→ **Provided data**
◆ ◆ ◆ ◆ ◆ ◆ ◆
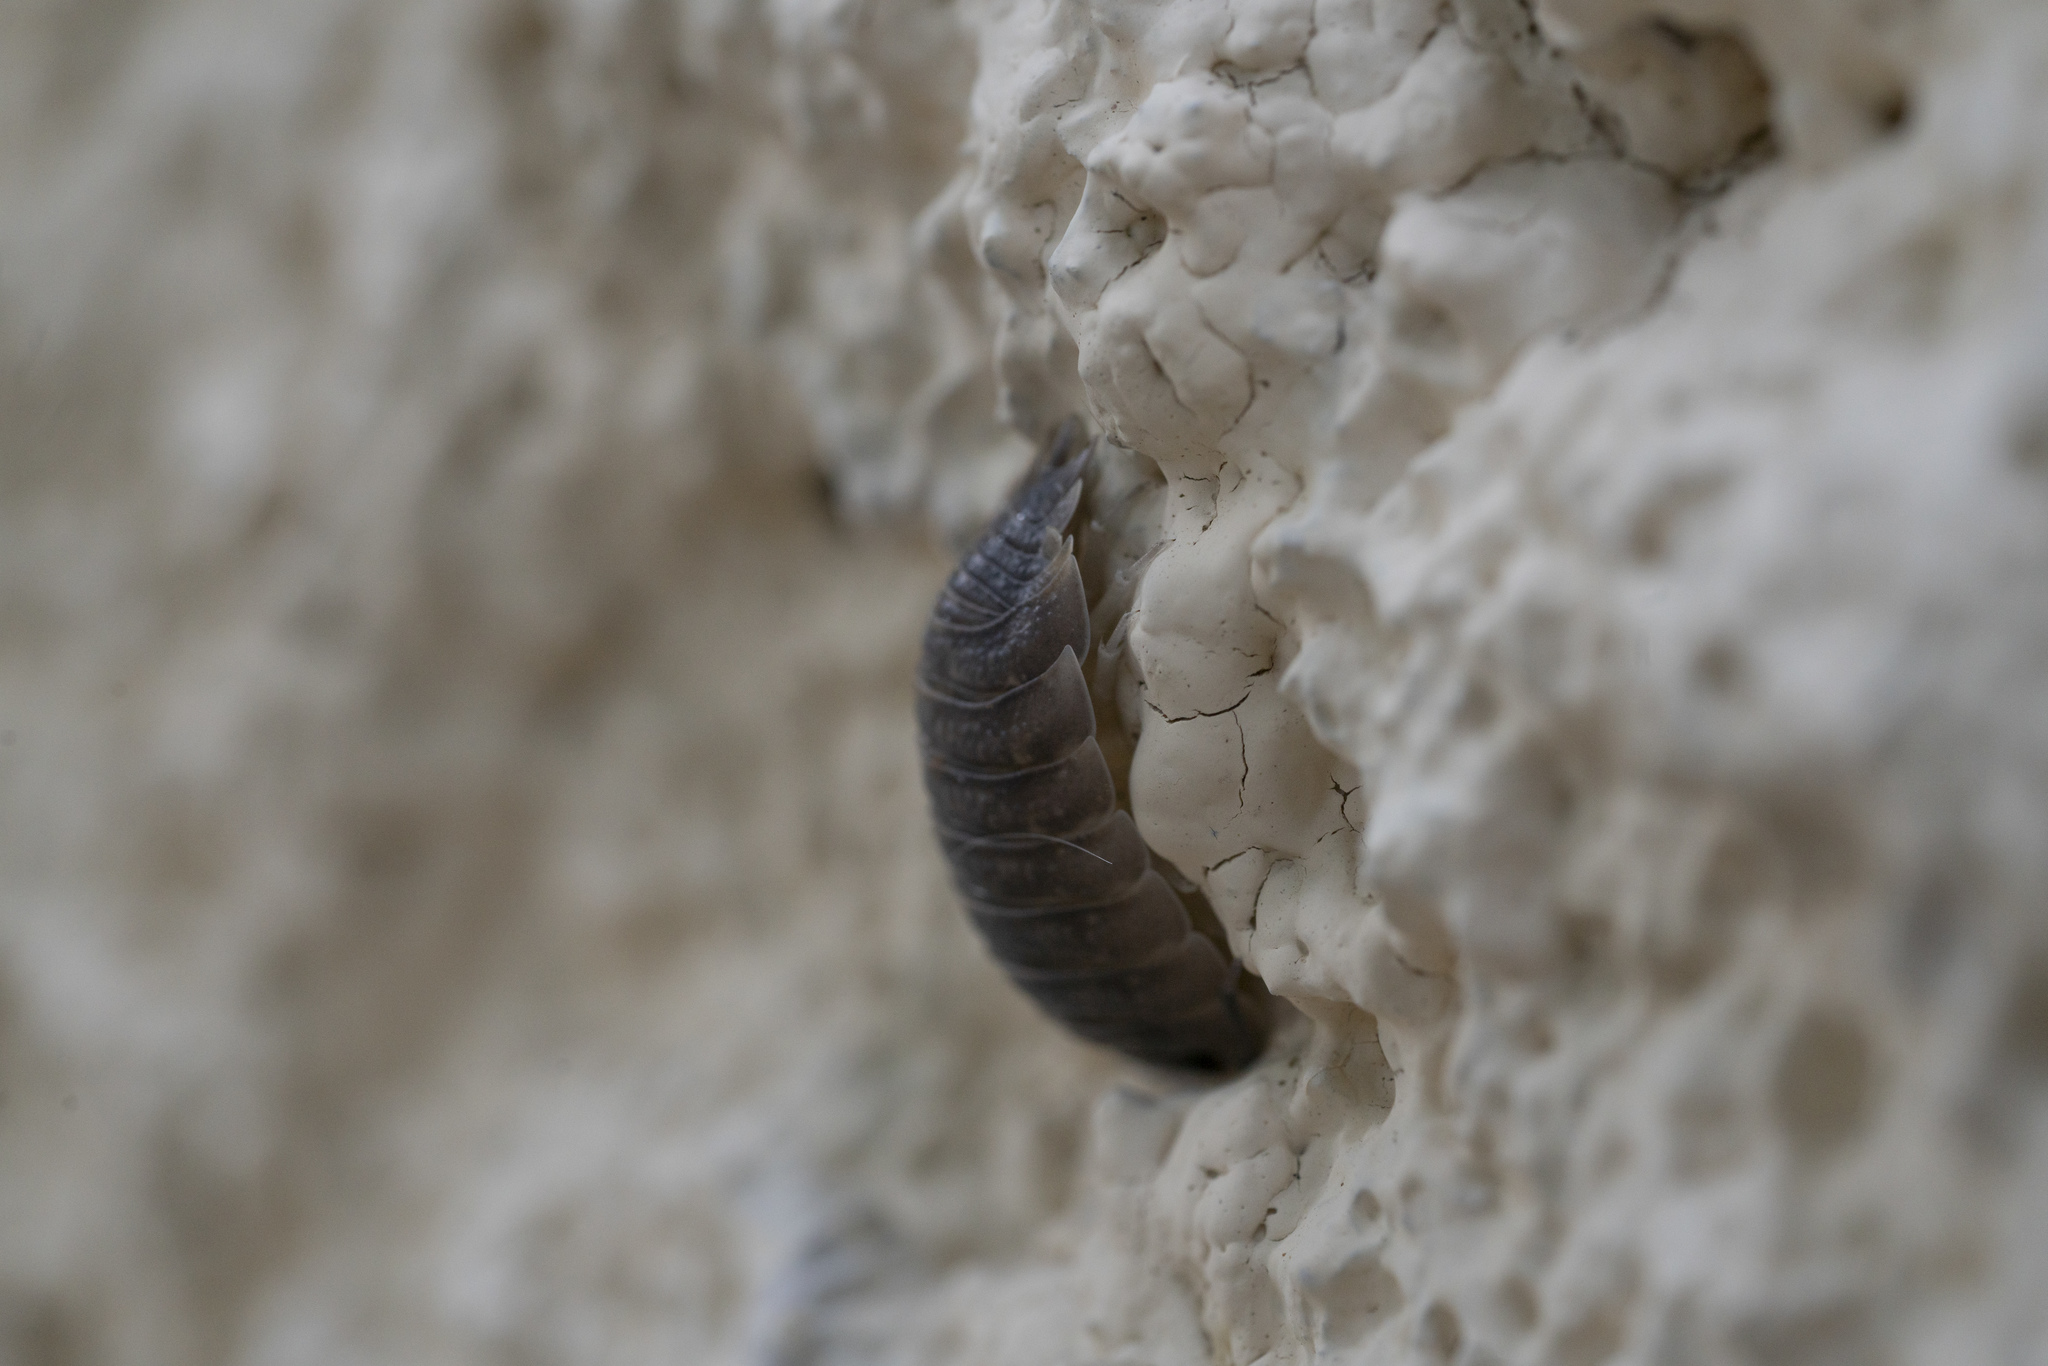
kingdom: Animalia
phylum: Arthropoda
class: Malacostraca
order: Isopoda
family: Porcellionidae
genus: Porcellio
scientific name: Porcellio obsoletus
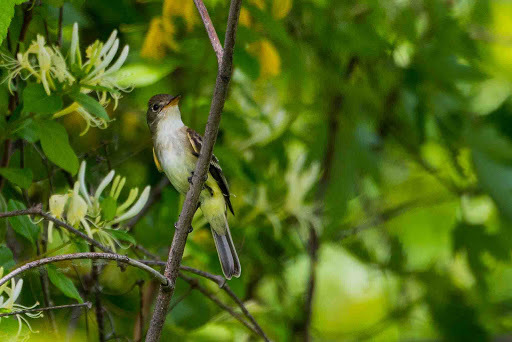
◆ ◆ ◆ ◆ ◆ ◆ ◆
→ **Exercise description**
Switch "scientific name" to "binomial name" throughout the records above, leaving everything else unchanged, and leave the pictures out of your answer.

→ **Task output**
kingdom: Animalia
phylum: Arthropoda
class: Malacostraca
order: Isopoda
family: Porcellionidae
genus: Porcellio
binomial name: Porcellio obsoletus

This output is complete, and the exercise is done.